* YOUR TASK
Can you go on with the documentation of the `ingest` API below, writing on from its last line?

* PAGE EXCERPT
The API is a single function `ingest`, together with classes of string constants: `HighWatermark`, `Visibility`, and `Delete`. The constants are known strings rather than opaque identifiers to allow the strings to be easily passed from dynamic/non-Python environments.

---

`ingest`(conn, metadata, batches, high_watermark=HighWatermark.LATEST, visibility=Visibility.AFTER_EACH_BATCH, delete=Delete.OFF)

Ingests data into a table

- `conn` - A [SQLAlchemy connection](https://docs.sqlalchemy.org/en/20/core/connections.html#sqlalchemy.engine.Connection) not in a transaction, i.e. started by `connection` rather than `begin`.

- `metadata` - A SQLAlchemy metadata of a single table.

- `batches` - A function that takes a high watermark, returning an iterable that yields data batches that are strictly after this high watermark. See Usage above for an example.

- `high_watermark` (optional) - A member of the `HighWatermark` class, or a JSON-encodable value.

    If this is `HighWatermark.LATEST`, then the most recent high watermark that been returned from a previous ingest's `batch` function whose corresponding batch has been succesfully ingested is passed into the `batches` function. If there has been no previous ingest, `None` will be passed.

    If this a JSON-encodable value other than `HighWatermark.LATEST`, then this value is passed directly to the `batches` function. This can be used to override any previous high-watermark. Existing data in the target table is not deleted unless specified by the `delete` parameter.

- `visibility` (optional) - A member of the `Visibilty` class, controlling when ingests will be visible to other clients, 

- `delete` (optional) - A member of the `Delete` class, controlling if existing rows are to be deleted.

---

`HighWatermark`

A class of constants to indicate to the `ingest` function how it should use any previously stored high watermark. Its single member is:

- `LATEST` - use the most recently high watermark, passing it to the batches function. This is the string `__LATEST__`.

* SUPPLIED INFORMATION
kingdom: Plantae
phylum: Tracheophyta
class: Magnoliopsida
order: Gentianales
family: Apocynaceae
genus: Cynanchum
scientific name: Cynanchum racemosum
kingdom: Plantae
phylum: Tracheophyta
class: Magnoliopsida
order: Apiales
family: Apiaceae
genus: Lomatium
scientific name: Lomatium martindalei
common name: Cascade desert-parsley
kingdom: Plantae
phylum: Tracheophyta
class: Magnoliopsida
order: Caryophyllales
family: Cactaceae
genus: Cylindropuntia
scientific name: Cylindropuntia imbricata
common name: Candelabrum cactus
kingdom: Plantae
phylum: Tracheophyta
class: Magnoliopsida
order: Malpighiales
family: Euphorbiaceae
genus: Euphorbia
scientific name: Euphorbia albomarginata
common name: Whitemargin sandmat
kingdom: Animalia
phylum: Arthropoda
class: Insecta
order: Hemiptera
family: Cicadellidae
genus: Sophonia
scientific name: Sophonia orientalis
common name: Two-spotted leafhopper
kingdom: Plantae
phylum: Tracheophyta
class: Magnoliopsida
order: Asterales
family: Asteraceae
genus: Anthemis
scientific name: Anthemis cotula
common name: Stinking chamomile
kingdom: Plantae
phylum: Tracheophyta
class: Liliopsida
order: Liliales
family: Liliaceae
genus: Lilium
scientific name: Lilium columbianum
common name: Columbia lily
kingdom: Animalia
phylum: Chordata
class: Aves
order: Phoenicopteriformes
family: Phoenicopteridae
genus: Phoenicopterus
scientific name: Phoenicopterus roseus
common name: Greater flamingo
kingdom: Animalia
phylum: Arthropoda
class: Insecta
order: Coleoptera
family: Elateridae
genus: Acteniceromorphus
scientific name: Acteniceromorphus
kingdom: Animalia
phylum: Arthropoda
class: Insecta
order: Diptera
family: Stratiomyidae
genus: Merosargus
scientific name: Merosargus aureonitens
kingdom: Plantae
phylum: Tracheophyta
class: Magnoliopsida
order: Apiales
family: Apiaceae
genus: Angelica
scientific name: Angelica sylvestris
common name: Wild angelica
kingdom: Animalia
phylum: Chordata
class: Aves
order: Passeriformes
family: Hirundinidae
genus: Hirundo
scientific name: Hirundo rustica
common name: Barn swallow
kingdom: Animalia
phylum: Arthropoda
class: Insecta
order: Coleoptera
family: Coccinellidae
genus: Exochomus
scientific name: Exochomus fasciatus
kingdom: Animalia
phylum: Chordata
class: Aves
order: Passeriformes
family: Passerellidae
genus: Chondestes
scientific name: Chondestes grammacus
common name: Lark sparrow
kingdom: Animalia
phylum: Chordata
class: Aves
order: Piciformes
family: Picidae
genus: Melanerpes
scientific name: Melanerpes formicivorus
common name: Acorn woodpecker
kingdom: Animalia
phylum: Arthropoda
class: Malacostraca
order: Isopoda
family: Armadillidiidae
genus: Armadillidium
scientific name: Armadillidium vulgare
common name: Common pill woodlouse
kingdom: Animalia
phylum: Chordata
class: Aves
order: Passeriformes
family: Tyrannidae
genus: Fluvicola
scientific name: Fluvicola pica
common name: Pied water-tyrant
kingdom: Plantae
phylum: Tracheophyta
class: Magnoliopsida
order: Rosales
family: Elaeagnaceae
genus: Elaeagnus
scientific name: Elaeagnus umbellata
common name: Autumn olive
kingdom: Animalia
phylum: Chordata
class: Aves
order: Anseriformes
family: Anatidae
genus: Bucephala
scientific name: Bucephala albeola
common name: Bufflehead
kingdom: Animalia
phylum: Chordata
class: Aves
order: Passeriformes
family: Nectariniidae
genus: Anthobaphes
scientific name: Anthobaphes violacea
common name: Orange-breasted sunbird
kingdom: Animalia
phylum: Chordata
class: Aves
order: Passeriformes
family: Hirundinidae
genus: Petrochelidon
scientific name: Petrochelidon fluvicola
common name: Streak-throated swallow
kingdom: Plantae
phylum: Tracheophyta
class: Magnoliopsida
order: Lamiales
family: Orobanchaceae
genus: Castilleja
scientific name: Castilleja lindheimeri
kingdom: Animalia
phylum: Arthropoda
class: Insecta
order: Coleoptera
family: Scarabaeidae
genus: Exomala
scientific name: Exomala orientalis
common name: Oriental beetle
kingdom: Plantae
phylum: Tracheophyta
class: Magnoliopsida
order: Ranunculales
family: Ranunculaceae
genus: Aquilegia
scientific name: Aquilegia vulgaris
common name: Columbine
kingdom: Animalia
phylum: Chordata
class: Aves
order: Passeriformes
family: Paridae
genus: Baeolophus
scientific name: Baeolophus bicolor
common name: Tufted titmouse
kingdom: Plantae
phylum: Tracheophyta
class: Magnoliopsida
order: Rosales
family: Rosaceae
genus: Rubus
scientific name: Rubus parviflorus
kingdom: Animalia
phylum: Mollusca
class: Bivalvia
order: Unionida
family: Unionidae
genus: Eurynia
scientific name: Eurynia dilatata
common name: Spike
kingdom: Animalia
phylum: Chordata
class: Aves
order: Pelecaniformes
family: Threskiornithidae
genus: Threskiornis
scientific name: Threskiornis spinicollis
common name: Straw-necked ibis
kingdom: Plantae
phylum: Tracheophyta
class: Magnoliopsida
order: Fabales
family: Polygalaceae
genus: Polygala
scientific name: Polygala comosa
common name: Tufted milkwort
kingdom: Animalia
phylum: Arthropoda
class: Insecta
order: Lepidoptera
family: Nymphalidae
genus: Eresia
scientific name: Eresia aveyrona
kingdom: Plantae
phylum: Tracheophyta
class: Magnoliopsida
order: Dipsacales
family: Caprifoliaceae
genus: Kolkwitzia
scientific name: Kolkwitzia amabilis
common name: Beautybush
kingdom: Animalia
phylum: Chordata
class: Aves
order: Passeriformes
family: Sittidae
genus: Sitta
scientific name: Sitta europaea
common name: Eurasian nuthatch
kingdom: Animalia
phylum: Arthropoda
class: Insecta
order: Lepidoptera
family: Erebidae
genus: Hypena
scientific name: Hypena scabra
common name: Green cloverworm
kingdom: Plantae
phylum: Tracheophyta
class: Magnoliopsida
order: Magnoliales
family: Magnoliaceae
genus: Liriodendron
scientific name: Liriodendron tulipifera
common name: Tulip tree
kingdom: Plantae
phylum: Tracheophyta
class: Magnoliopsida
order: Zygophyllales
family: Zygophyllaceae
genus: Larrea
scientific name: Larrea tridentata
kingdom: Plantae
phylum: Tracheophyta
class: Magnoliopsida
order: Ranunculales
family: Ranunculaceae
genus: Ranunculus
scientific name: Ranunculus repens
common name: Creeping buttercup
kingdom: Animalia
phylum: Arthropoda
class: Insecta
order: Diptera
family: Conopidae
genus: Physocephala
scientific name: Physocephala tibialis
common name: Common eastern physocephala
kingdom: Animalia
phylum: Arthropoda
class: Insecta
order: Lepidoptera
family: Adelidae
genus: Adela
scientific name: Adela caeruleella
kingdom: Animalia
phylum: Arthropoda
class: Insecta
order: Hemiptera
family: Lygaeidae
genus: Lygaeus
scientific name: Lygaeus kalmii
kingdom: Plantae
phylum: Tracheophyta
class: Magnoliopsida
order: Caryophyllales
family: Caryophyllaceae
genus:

* THE RESPONSE
---

`Visibility`

A class of constants to indicate when data changes are visible to other database clients. Schema changes become visible before the first batch.

- `AFTER_EACH_BATCH` - data changes are visible to other database clients after each batch. This is the string `__AFTER_EACH_BATCH__`.

---

`Delete`

A class of constants that controls how existing data in the table is deleted

- `OFF`

   There is no deleting of existing data. This is the string `__OFF__`.

- `ALL`

   All existing data in the table is deleted. This is the string `__ALL__`.


## Data types

The SQLAlchemy "CamelCase" data types are not supported in table definitions. Instead, you must use types specified with "UPPERCASE" data types. These are non-abstracted database-level types. This is to support automatic migrations - the real database type is required in order to make a comparison with the live table and the one passed into the `ingest` function.

Also not supported is the sqlalchemy.JSON type. Instead use `sa.dialects.postgresql.JSON` or `sa.dialects.postgresql.JSONB`.


## Under the hood

- Ingestion is done exclusively with `COPY FROM`.
- Ingestion is transactional, each batch is ingested completely or not at all
- The table is migrated to match the definition, using techniques to avoid exclusively locking the table to allow parallel SELECT queries.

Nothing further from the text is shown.